# EXERCISE:
Would you give again, exactly as written, the lines from the opening of the records to the line with "X8150Y12550D03*", that line included and pictures excluded?

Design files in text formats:
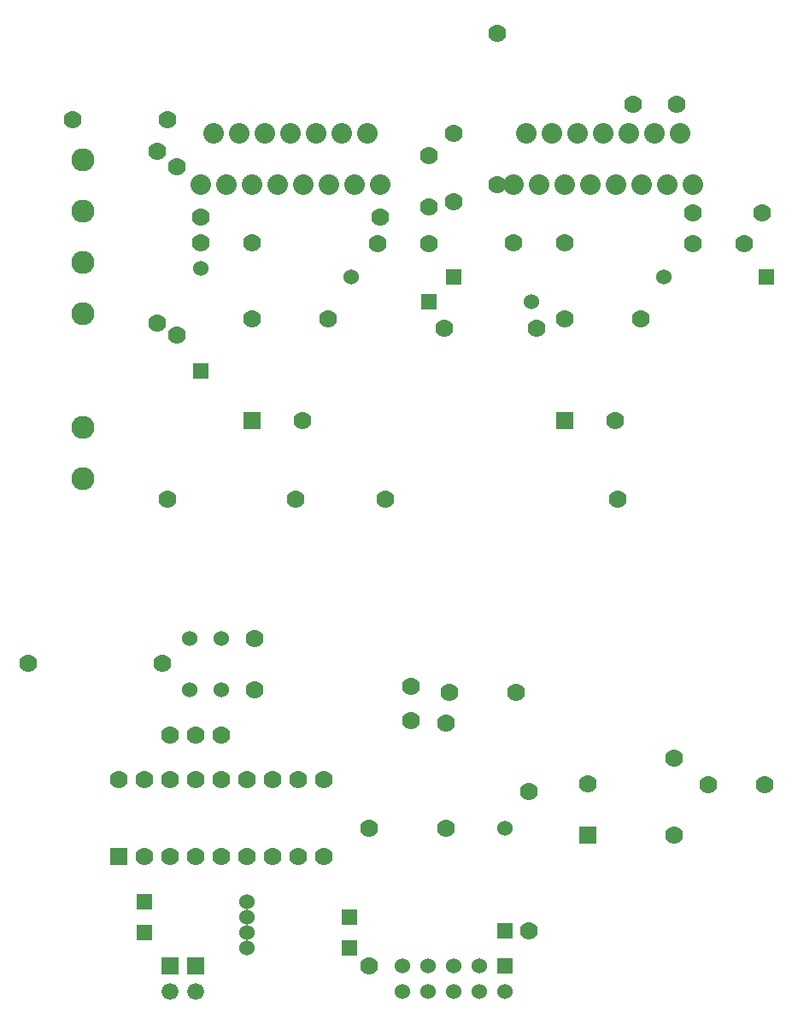
<source format=gbr>
G04 Title: (unknown), solder mask solder side *
G04 Creator: pcb-bin 20050315 *
G04 CreationDate: Thu Jun  9 05:21:42 2005 UTC *
G04 For: alan *
G04 Format: Gerber/RS-274X *
G04 PCB-Dimensions: 300000 390000 *
G04 PCB-Coordinate-Origin: lower left *
%MOIN*%
%FSLAX24Y24*%
%IPPOS*%
%ADD11C,0.0250*%
%ADD12C,0.0450*%
%ADD13C,0.0850*%
%ADD14C,0.0700*%
%ADD15C,0.1100*%
%ADD16C,0.0750*%
%ADD17C,0.0810*%
%ADD18C,0.0870*%
%ADD19C,0.1850*%
%ADD20C,0.1270*%
%ADD21C,0.1030*%
%ADD22C,0.0690*%
%ADD23C,0.1470*%
%ADD24C,0.1630*%
%ADD25C,0.1770*%
%ADD26C,0.1400*%
%ADD27R,0.0700X0.0700*%
%ADD28C,0.1000X0.0700*%
%ADD29C,0.1000*%
%ADD30C,0.0100*%
%ADD31C,0.0080*%
%ADD32C,0.0150*%
%ADD33C,0.0210*%
%AMTHERM1*7,0,0,0.0900,0.0700,0.0210,45*%
%ADD34THERM1*%
%ADD35R,0.0600X0.0600*%
%ADD36C,0.0600*%
%ADD37C,0.0200*%
%ADD38R,0.0660X0.0660*%
%ADD39C,0.0660*%
%ADD40C,0.0900*%
%ADD41C,0.0900X0.0700*%
%ADD42R,0.0900X0.0900X0.0700X0.0700*%
%ADD43R,0.0900X0.0900*%
%AMTHERM2*7,0,0,0.0900,0.0600,0.0200,45*%
%ADD44THERM2*%
%AMTHERM3*7,0,0,0.0840,0.0700,0.0210,45*%
%ADD45THERM3*%
%ADD46C,0.0901*%
%ADD47C,0.0800*%
%ADD48C,0.1000X0.0800*%
%ADD49C,0.0128*%
%ADD50C,0.0084*%
%ADD51C,0.0650*%
%ADD52C,0.1700*%
%ADD53C,0.1080*%
%ADD54C,0.1080X0.0650*%
%ADD55C,0.0225*%
%AMTHERM4*7,0,0,0.0900,0.0650,0.0225,45*%
%ADD56THERM4*%
%ADD57C,0.0900X0.0650*%
%ADD58C,0.1060*%
%ADD59C,0.1060X0.0650*%
%ADD60C,0.1160*%
%ADD61C,0.1160X0.0650*%
%LNGROUP_1*%
%LPD*%
G01X0Y0D02*
G54D27*X22450Y6900D03*
G54D14*Y8900D03*
X8150Y10800D03*
X7150D03*
X6150D03*
X9450Y14550D03*
Y12550D03*
G54D35*X13150Y2500D03*
G54D36*X9150D03*
G54D35*X5150Y3100D03*
G54D36*X9150D03*
G54D35*X5150Y4300D03*
G54D36*X9150D03*
G54D38*X7150Y1800D03*
G54D39*Y800D03*
G54D35*X13150Y3700D03*
G54D36*X9150D03*
G54D27*X4150Y6050D03*
G54D14*X5150D03*
X6150D03*
X7150D03*
X8150D03*
X9150D03*
X10150D03*
X11150D03*
X12150D03*
Y9050D03*
X11150D03*
X10150D03*
X9150D03*
X8150D03*
X7150D03*
X6150D03*
X5150D03*
X4150D03*
G54D35*X19200Y1800D03*
G54D36*Y800D03*
X18200Y1800D03*
Y800D03*
X17200Y1800D03*
Y800D03*
X16200Y1800D03*
Y800D03*
X15200Y1800D03*
Y800D03*
X8150Y12550D03*
Y14550D03*
G54D38*X6150Y1800D03*
G54D39*Y800D03*
G54D40*X2750Y20800D03*
Y22800D03*
G54D14*X12302Y27014D03*
X9354Y27015D03*
X9350Y30000D03*
X7350D03*
X16250Y31400D03*
Y33400D03*
X23525Y23059D03*
G54D27*X21556D03*
G54D35*X17200Y28650D03*
G54D36*X13200D03*
G54D14*X16250Y29950D03*
X14250D03*
X28550D03*
X26550D03*
X11325Y23059D03*
G54D27*X9356D03*
G54D35*X29400Y28650D03*
G54D36*X25400D03*
G54D35*X19200Y3150D03*
G54D36*Y7150D03*
G54D14*X21550Y30000D03*
X19550D03*
G54D46*X2736Y27231D03*
Y29231D03*
Y31231D03*
Y33231D03*
G54D14*X24502Y27014D03*
X21554Y27015D03*
G54D36*X6900Y14550D03*
Y12550D03*
G54D47*X7350Y32250D03*
X7850Y34250D03*
X8350Y32250D03*
X8850Y34250D03*
X9350Y32250D03*
X9850Y34250D03*
X10350Y32250D03*
X10850Y34250D03*
X11350Y32250D03*
X11850Y34250D03*
X12350Y32250D03*
X12850Y34250D03*
X13350Y32250D03*
X13850Y34250D03*
X14350Y32250D03*
G54D35*X16250Y27700D03*
G54D36*X20250D03*
G54D35*X7350Y25000D03*
G54D36*Y29000D03*
G54D47*X19550Y32250D03*
X20050Y34250D03*
X20550Y32250D03*
X21050Y34250D03*
X21550Y32250D03*
X22050Y34250D03*
X22550Y32250D03*
X23050Y34250D03*
X23550Y32250D03*
X24050Y34250D03*
X24550Y32250D03*
X25050Y34250D03*
X25550Y32250D03*
X26050Y34250D03*
X26550Y32250D03*
G54D14*X13900Y1800D03*
X15550Y11350D03*
X5650Y33550D03*
X6400Y32950D03*
X5650Y26850D03*
X6400Y26400D03*
X14350Y31000D03*
X17200Y34250D03*
Y31600D03*
X25900Y35400D03*
X20450Y26650D03*
X16850D03*
X18900Y32250D03*
Y38150D03*
X7350Y31000D03*
X29250Y31150D03*
X26550D03*
X15550Y12700D03*
X29350Y8850D03*
X6050Y20000D03*
X11050D03*
X14550D03*
X23600D03*
X19650Y12450D03*
X24200Y35400D03*
X27150Y8850D03*
X2350Y34800D03*
X6050D03*
X600Y13600D03*
X13900Y7150D03*
X5850Y13600D03*
X16900Y11250D03*
Y7150D03*
X20150Y3150D03*
Y8600D03*
X17050Y12450D03*
X25800Y9900D03*
Y6900D03*
M02*

</source>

# THE COMPLETED TASK:
<source format=gbr>
G04 Title: (unknown), solder mask solder side *
G04 Creator: pcb-bin 20050315 *
G04 CreationDate: Thu Jun  9 05:21:42 2005 UTC *
G04 For: alan *
G04 Format: Gerber/RS-274X *
G04 PCB-Dimensions: 300000 390000 *
G04 PCB-Coordinate-Origin: lower left *
%MOIN*%
%FSLAX24Y24*%
%IPPOS*%
%ADD11C,0.0250*%
%ADD12C,0.0450*%
%ADD13C,0.0850*%
%ADD14C,0.0700*%
%ADD15C,0.1100*%
%ADD16C,0.0750*%
%ADD17C,0.0810*%
%ADD18C,0.0870*%
%ADD19C,0.1850*%
%ADD20C,0.1270*%
%ADD21C,0.1030*%
%ADD22C,0.0690*%
%ADD23C,0.1470*%
%ADD24C,0.1630*%
%ADD25C,0.1770*%
%ADD26C,0.1400*%
%ADD27R,0.0700X0.0700*%
%ADD28C,0.1000X0.0700*%
%ADD29C,0.1000*%
%ADD30C,0.0100*%
%ADD31C,0.0080*%
%ADD32C,0.0150*%
%ADD33C,0.0210*%
%AMTHERM1*7,0,0,0.0900,0.0700,0.0210,45*%
%ADD34THERM1*%
%ADD35R,0.0600X0.0600*%
%ADD36C,0.0600*%
%ADD37C,0.0200*%
%ADD38R,0.0660X0.0660*%
%ADD39C,0.0660*%
%ADD40C,0.0900*%
%ADD41C,0.0900X0.0700*%
%ADD42R,0.0900X0.0900X0.0700X0.0700*%
%ADD43R,0.0900X0.0900*%
%AMTHERM2*7,0,0,0.0900,0.0600,0.0200,45*%
%ADD44THERM2*%
%AMTHERM3*7,0,0,0.0840,0.0700,0.0210,45*%
%ADD45THERM3*%
%ADD46C,0.0901*%
%ADD47C,0.0800*%
%ADD48C,0.1000X0.0800*%
%ADD49C,0.0128*%
%ADD50C,0.0084*%
%ADD51C,0.0650*%
%ADD52C,0.1700*%
%ADD53C,0.1080*%
%ADD54C,0.1080X0.0650*%
%ADD55C,0.0225*%
%AMTHERM4*7,0,0,0.0900,0.0650,0.0225,45*%
%ADD56THERM4*%
%ADD57C,0.0900X0.0650*%
%ADD58C,0.1060*%
%ADD59C,0.1060X0.0650*%
%ADD60C,0.1160*%
%ADD61C,0.1160X0.0650*%
%LNGROUP_1*%
%LPD*%
G01X0Y0D02*
G54D27*X22450Y6900D03*
G54D14*Y8900D03*
X8150Y10800D03*
X7150D03*
X6150D03*
X9450Y14550D03*
Y12550D03*
G54D35*X13150Y2500D03*
G54D36*X9150D03*
G54D35*X5150Y3100D03*
G54D36*X9150D03*
G54D35*X5150Y4300D03*
G54D36*X9150D03*
G54D38*X7150Y1800D03*
G54D39*Y800D03*
G54D35*X13150Y3700D03*
G54D36*X9150D03*
G54D27*X4150Y6050D03*
G54D14*X5150D03*
X6150D03*
X7150D03*
X8150D03*
X9150D03*
X10150D03*
X11150D03*
X12150D03*
Y9050D03*
X11150D03*
X10150D03*
X9150D03*
X8150D03*
X7150D03*
X6150D03*
X5150D03*
X4150D03*
G54D35*X19200Y1800D03*
G54D36*Y800D03*
X18200Y1800D03*
Y800D03*
X17200Y1800D03*
Y800D03*
X16200Y1800D03*
Y800D03*
X15200Y1800D03*
Y800D03*
X8150Y12550D03*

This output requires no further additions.